### What needs to be done
Your task is to transcribe the lines from the start of the data below through the line containing "left back paw: (387, 257)", inclusive, exactly as they stand and without the pictures.

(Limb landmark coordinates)

- Opening Delimiter -

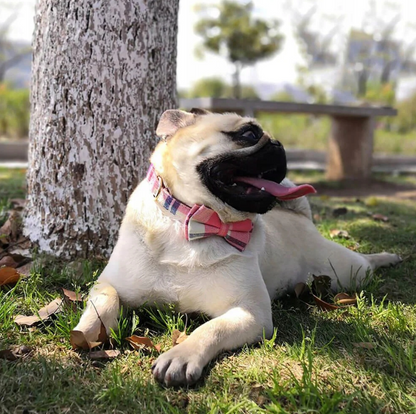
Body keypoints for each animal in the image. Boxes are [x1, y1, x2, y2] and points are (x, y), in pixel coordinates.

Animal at [73, 108, 402, 386]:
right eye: (249, 134)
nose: (279, 145)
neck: (193, 222)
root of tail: (299, 218)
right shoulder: (109, 282)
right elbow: (105, 301)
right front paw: (87, 331)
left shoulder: (250, 312)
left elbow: (210, 328)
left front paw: (180, 356)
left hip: (346, 272)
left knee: (365, 264)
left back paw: (387, 257)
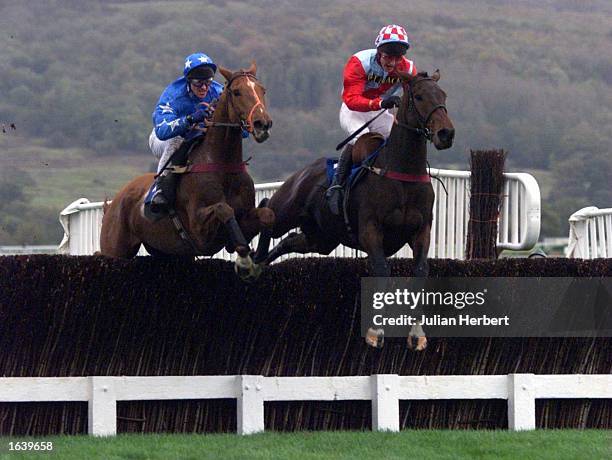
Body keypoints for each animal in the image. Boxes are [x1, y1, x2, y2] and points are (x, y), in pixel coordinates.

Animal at [101, 62, 274, 278]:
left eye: (262, 90)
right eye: (236, 92)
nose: (262, 124)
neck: (223, 165)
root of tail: (113, 203)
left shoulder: (243, 218)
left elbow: (267, 214)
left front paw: (258, 257)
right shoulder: (199, 232)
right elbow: (224, 208)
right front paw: (244, 259)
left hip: (170, 252)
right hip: (114, 249)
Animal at [252, 70, 454, 346]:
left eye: (443, 95)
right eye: (420, 96)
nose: (446, 133)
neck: (402, 173)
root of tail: (304, 171)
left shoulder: (421, 230)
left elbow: (421, 270)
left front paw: (417, 333)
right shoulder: (370, 230)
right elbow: (381, 269)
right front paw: (375, 331)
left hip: (321, 239)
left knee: (288, 241)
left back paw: (257, 266)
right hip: (287, 211)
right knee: (267, 211)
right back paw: (248, 263)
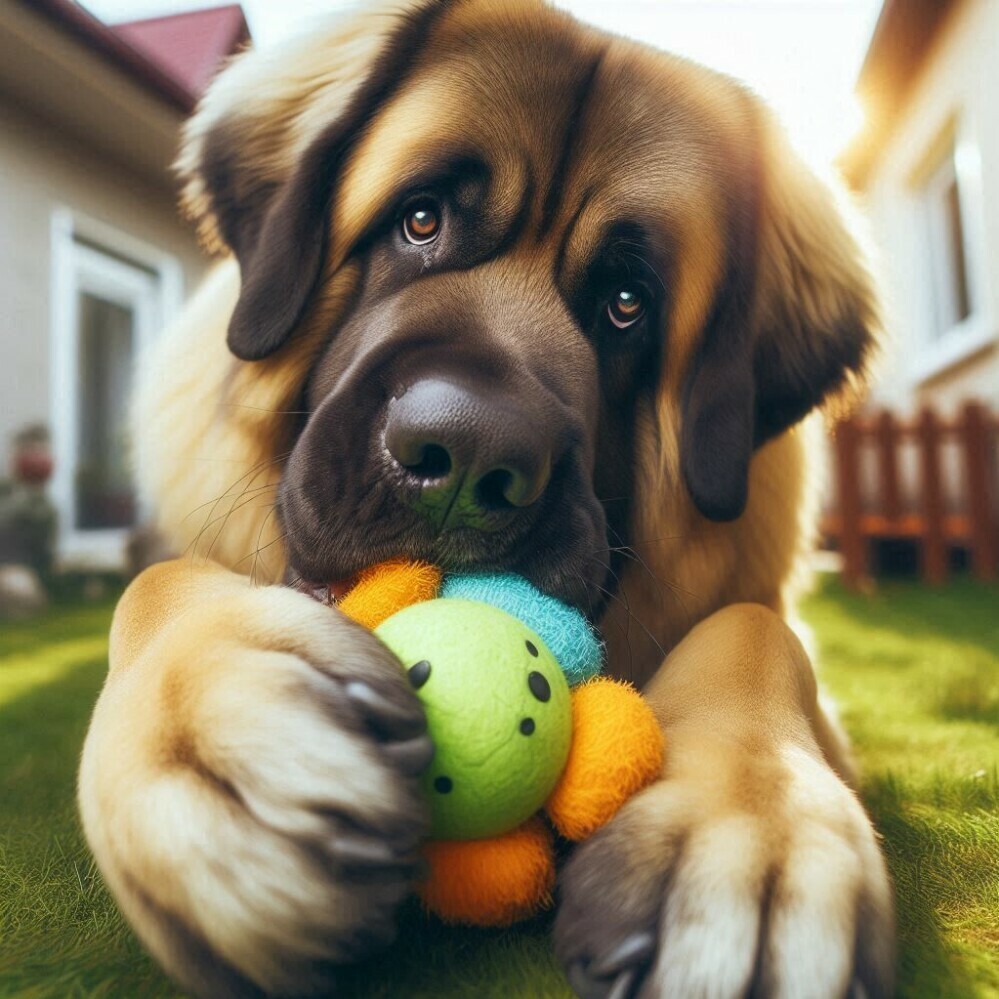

- Closing Delimiter -

### Answer to this task
Body keypoints for each animal in the image. Boxes are [x1, y1, x2, y2] and points are (x, y), in pixel coordinates.

Animal at [73, 108, 402, 386]:
right eye: (249, 134)
nose: (279, 145)
neck: (193, 222)
root of tail: (299, 218)
right shoulder: (109, 282)
right elbow: (105, 301)
right front paw: (87, 331)
left shoulder: (250, 312)
left elbow: (210, 328)
left front paw: (180, 356)
left hip: (346, 272)
left knee: (365, 264)
left back paw: (387, 257)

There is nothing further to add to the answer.